(Data records)
────────────────
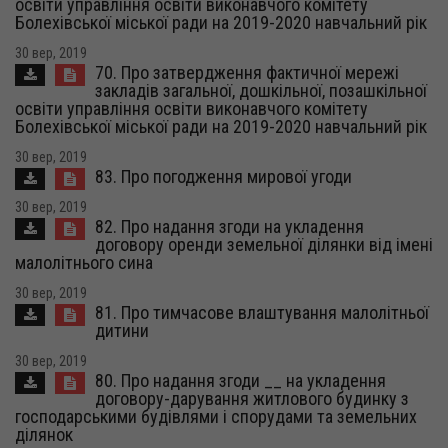
освіти управління освіти виконавчого комітету
Болехівської міської ради на 2019-2020 навчальний рік
30 вер, 2019
70. Про затвердження фактичної мережі
закладів загальної, дошкільної, позашкільної
освіти управління освіти виконавчого комітету
Болехівської міської ради на 2019-2020 навчальний рік
30 вер, 2019
83. Про погодження мирової угоди
30 вер, 2019
82. Про надання згоди на укладення
договору оренди земельної ділянки від імені
малолітнього сина
30 вер, 2019
81. Про тимчасове влаштування малолітньої
дитини
30 вер, 2019
80. Про надання згоди __ на укладення
договору-дарування житлового будинку з
господарськими будівлями і спорудами та земельних
ділянок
────────────────
■ WHAT YOU NEED TO DO: Set down no line except those from the one with "договору-дарування житлового будинку з" to the last line of the data, inclusive, each exactly as written.

■ RESPONSE FOR THIS EXERCISE:
договору-дарування житлового будинку з
господарськими будівлями і спорудами та земельних
ділянок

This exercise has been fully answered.